• [Task statement]: What you return should be each line of the data containing the string "теперь".

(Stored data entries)
-------------------------

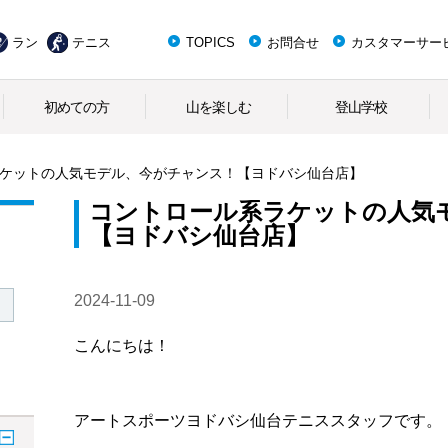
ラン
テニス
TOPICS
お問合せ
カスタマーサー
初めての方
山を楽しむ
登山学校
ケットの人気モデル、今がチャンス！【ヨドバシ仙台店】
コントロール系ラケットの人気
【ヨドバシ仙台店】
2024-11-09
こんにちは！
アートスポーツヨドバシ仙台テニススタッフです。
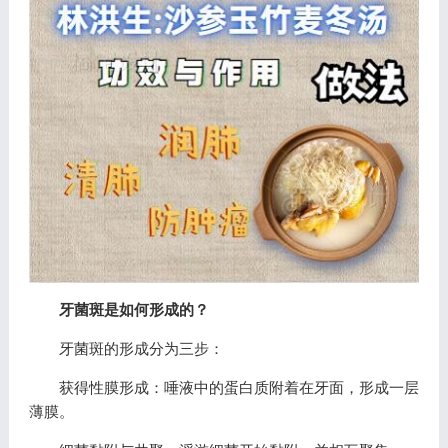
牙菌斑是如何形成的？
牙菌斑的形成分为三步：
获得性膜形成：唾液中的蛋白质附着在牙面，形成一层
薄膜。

-------------------------

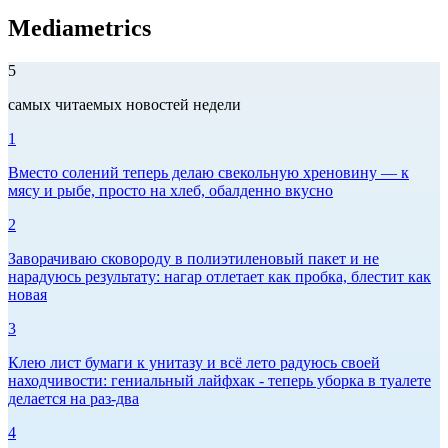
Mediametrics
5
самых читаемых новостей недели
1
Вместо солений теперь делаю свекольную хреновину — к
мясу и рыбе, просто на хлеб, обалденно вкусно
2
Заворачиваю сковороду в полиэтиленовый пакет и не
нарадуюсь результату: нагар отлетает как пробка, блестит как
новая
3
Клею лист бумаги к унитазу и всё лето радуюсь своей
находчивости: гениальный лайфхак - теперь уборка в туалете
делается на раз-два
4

-------------------------

• [Answer below]:
Вместо солений теперь делаю свекольную хреновину — к
находчивости: гениальный лайфхак - теперь уборка в туалете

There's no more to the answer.